■ Instructions to follow
A word-for-word copy of the data, with no images, is the required answer.
_ _ _ _ _ _ _
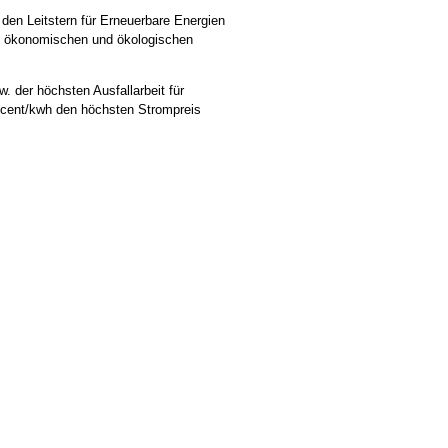
den Leitstern für
Erneuerbare Energien
n ökonomischen und ökologischen
 der höchsten Ausfallarbeit für
9 cent/kwh den höchsten Strompreis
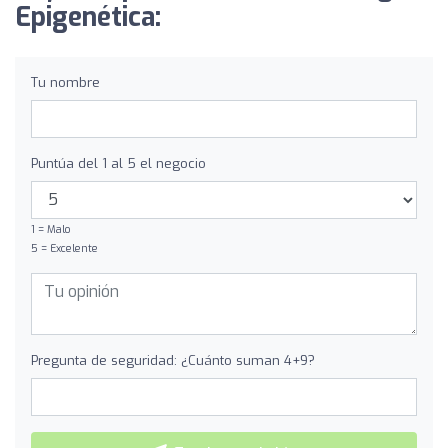
Epigenética:
Tu nombre
Puntúa del 1 al 5 el negocio
1 = Malo
5 = Excelente
Pregunta de seguridad: ¿Cuánto suman 4+9?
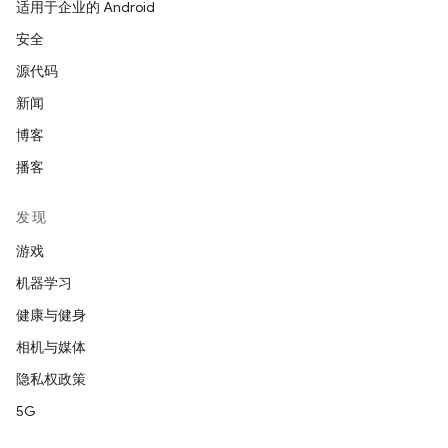
适用于企业的 Android
安全
源代码
新闻
博客
播客
发现
游戏
机器学习
健康与健身
相机与媒体
隐私权政策
5G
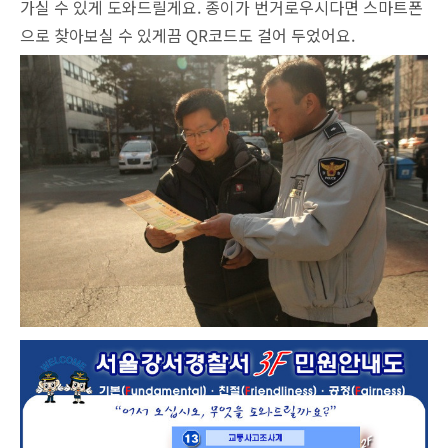
가실 수 있게 도와드릴게요. 종이가 번거로우시다면 스마트폰
으로 찾아보실 수 있게끔 QR코드도 걸어 두었어요.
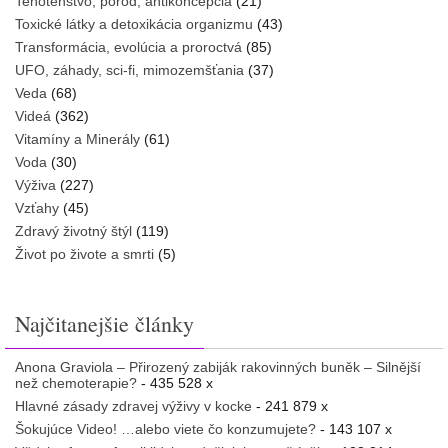
Tehotenstvo, pôrod, antikoncepcia
(21)
Toxické látky a detoxikácia organizmu
(43)
Transformácia, evolúcia a proroctvá
(85)
UFO, záhady, sci-fi, mimozemšťania
(37)
Veda
(68)
Videá
(362)
Vitamíny a Minerály
(61)
Voda
(30)
Výživa
(227)
Vzťahy
(45)
Zdravý životný štýl
(119)
Život po živote a smrti
(5)
Najčitanejšie články
Anona Graviola – Přirozený zabiják rakovinných buněk – Silnější
než chemoterapie?
- 435 528 x
Hlavné zásady zdravej výživy v kocke
- 241 879 x
Šokujúce Video! …alebo viete čo konzumujete?
- 143 107 x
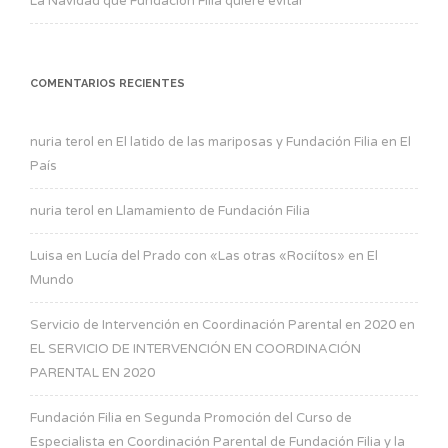
La Navidad que Fundación Filia quiere evitar
COMENTARIOS RECIENTES
nuria terol
en
El latido de las mariposas y Fundación Filia en El
País
nuria terol
en
Llamamiento de Fundación Filia
Luisa
en
Lucía del Prado con «Las otras «Rociítos» en El
Mundo
Servicio de Intervención en Coordinación Parental en 2020
en
EL SERVICIO DE INTERVENCIÓN EN COORDINACIÓN
PARENTAL EN 2020
Fundación Filia
en
Segunda Promoción del Curso de
Especialista en Coordinación Parental de Fundación Filia y la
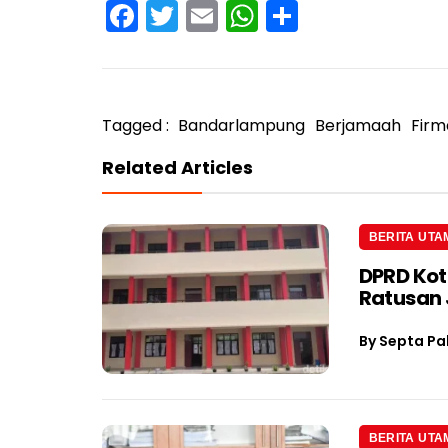
Facebook
Twitter
Email
WhatsApp
Share
Tagged :
Bandarlampung
Berjamaah
Firm
Related Articles
BERITA UTA
DPRD Kot
Ratusan J
By
Septa Pa
BERITA UTA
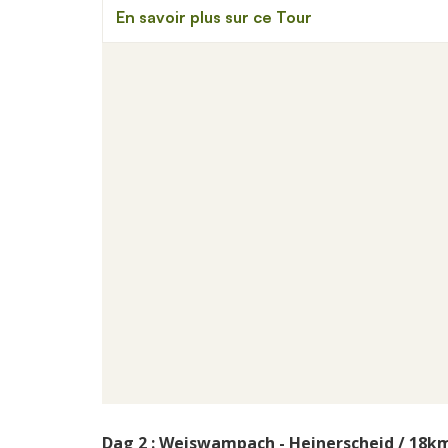
Dag 2 : Weiswampach - Heinerscheid / 18k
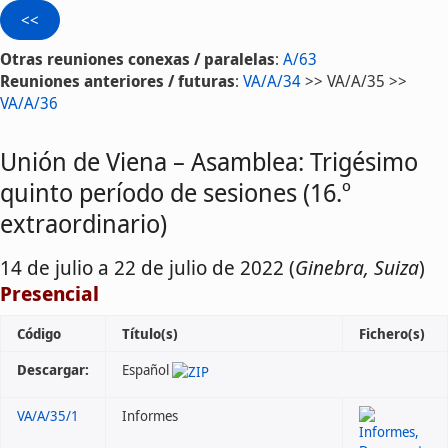
Otras reuniones conexas / paralelas
:
A/63
Reuniones anteriores / futuras
:
VA/A/34
>> VA/A/35 >>
VA/A/36
Unión de Viena – Asamblea: Trigésimo
quinto período de sesiones (16.º
extraordinario)
14 de julio a 22 de julio de 2022 (
Ginebra, Suiza
)
Presencial
Código
Título(s)
Fichero(s)
Descargar:
Español
VA/A/35/1
Informes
_ _ _ _ _ _ _
■ Solution for this problem
den Leitstern für
Erneuerbare Energien
n ökonomischen und ökologischen
 der höchsten Ausfallarbeit für
9 cent/kwh den höchsten Strompreis
Epigenética:
Tu nombre
Puntúa del 1 al 5 el negocio
1 = Malo
5 = Excelente
Pregunta de seguridad: ¿Cuánto suman 4+9?
适用于企业的 Android
安全
源代码
新闻
博客
播客
发现
游戏
机器学习
健康与健身
相机与媒体
隐私权政策
5G
가실 수 있게 도와드릴게요. 종이가 번거로우시다면 스마트폰
으로 찾아보실 수 있게끔 QR코드도 걸어 두었어요.
Tehotenstvo, pôrod, antikoncepcia
(21)
Toxické látky a detoxikácia organizmu
(43)
Transformácia, evolúcia a proroctvá
(85)
UFO, záhady, sci-fi, mimozemšťania
(37)
Veda
(68)
Videá
(362)
Vitamíny a Minerály
(61)
Voda
(30)
Výživa
(227)
Vzťahy
(45)
Zdravý životný štýl
(119)
Život po živote a smrti
(5)
Najčitanejšie články
Anona Graviola – Přirozený zabiják rakovinných buněk – Silnější
než chemoterapie?
- 435 528 x
Hlavné zásady zdravej výživy v kocke
- 241 879 x
Šokujúce Video! …alebo viete čo konzumujete?
- 143 107 x
La Navidad que Fundación Filia quiere evitar
COMENTARIOS RECIENTES
nuria terol
en
El latido de las mariposas y Fundación Filia en El
País
nuria terol
en
Llamamiento de Fundación Filia
Luisa
en
Lucía del Prado con «Las otras «Rociítos» en El
Mundo
Servicio de Intervención en Coordinación Parental en 2020
en
EL SERVICIO DE INTERVENCIÓN EN COORDINACIÓN
PARENTAL EN 2020
Fundación Filia
en
Segunda Promoción del Curso de
Especialista en Coordinación Parental de Fundación Filia y la
Facebook
Twitter
Email
WhatsApp
Share
Tagged :
Bandarlampung
Berjamaah
Firm
Related Articles
BERITA UTA
DPRD Kot
Ratusan J
By
Septa Pa
BERITA UTA
Dag 2 : Weiswampach - Heinerscheid / 18k
Otras reuniones conexas / paralelas
:
A/63
Reuniones anteriores / futuras
:
VA/A/34
>> VA/A/35 >>
VA/A/36
Unión de Viena – Asamblea: Trigésimo
quinto período de sesiones (16.º
extraordinario)
14 de julio a 22 de julio de 2022 (
Ginebra, Suiza
)
Presencial
Código
Título(s)
Fichero(s)
Descargar:
Español
VA/A/35/1
Informes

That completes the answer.